The Polish Journal of Aesthetics
67 (4/2022)

Aesthetic War

Olga Lagutenko (National Academy of Fine Arts And Architecture, Ukraine)
Andrii Markovskyi (National Academy of Arts of Ukraine)
Adrian Mróz (The Jagiellonian University in Krakow, PL)

Kyle Chayka described the Russian invasion of Ukraine as the first “Tik Tok war,” in which “social media’s aesthetic norms are shaping how Ukrainians document the Russian invasion.” He asks, “Is it a new form of citizen war journalism or just an invitation to keep clicking?” Departing away from a war aesthetic such as propaganda, the notion of “aesthetic war” involves the marketing practices pioneered by Edward Bernays for peace-time propaganda, psychological operations promoting Abstract Expressionism and conducted by the C.I.A. during the Cold War, or as Bernard Stiegler argued, both a term that describes the appropriation of aesthetics as the theater and a weapon in an economic war.
The editors of this forthcoming volume of The Polish Journal of Aesthetics invite researchers to submit relevant articles replying to the question above within the domains of art and aesthetics, especially including analyses of Ukrainian artists and art practices.
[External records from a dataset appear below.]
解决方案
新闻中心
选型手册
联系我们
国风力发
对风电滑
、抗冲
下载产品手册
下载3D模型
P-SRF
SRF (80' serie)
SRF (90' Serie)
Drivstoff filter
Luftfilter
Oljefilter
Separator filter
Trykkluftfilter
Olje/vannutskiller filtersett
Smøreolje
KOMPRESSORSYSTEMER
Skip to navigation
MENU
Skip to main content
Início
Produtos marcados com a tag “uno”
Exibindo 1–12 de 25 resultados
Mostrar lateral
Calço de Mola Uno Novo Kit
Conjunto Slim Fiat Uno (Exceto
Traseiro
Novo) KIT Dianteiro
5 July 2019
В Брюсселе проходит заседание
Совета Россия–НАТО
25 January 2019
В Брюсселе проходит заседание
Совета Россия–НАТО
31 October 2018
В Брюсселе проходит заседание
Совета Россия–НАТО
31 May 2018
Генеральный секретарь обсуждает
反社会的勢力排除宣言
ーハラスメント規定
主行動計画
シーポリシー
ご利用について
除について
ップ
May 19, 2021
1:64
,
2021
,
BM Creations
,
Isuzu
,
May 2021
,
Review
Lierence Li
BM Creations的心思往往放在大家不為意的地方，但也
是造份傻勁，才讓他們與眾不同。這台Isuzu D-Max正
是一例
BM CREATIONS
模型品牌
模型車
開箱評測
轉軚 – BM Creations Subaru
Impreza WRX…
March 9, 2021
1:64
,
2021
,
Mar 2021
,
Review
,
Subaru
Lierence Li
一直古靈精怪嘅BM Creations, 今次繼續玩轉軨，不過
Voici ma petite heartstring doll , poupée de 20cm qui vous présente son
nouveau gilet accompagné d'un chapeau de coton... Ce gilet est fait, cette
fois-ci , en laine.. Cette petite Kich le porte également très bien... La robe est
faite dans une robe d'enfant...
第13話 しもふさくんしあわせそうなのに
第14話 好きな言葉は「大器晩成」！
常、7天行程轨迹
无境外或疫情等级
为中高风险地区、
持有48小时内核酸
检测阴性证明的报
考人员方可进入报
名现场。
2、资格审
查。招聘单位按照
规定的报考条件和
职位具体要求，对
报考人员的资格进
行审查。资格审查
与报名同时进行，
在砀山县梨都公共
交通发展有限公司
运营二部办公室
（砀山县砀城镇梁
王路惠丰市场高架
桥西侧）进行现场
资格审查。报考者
The main questions of this issue concern the role of art and aesthetics within the domain of their media and political conflicts and struggles. The volume focuses on how others exploit creative and fictive processes. This planned volume provides an opportunity for describing new modes of perception, artists, and media through in-depth reflections on and interpretations of modern culture.
We invite authors to reflect on relevant themes. They may include questions about military and economic wars and their aesthetics, the meaning or legitimacy of art in culture, art theory and practice, the role of artists, symbols and techniques, the category of “aesthetic war,” the art market and profitability, industrialization and media theory, censorship, acceptability, performance, entertainment, judgment, propaganda, and any other area that can be argued to be formative of feeling, emotion, or cognition. This list is not exhaustive, and other submissions relevant to the title Aesthetic War will also be considered.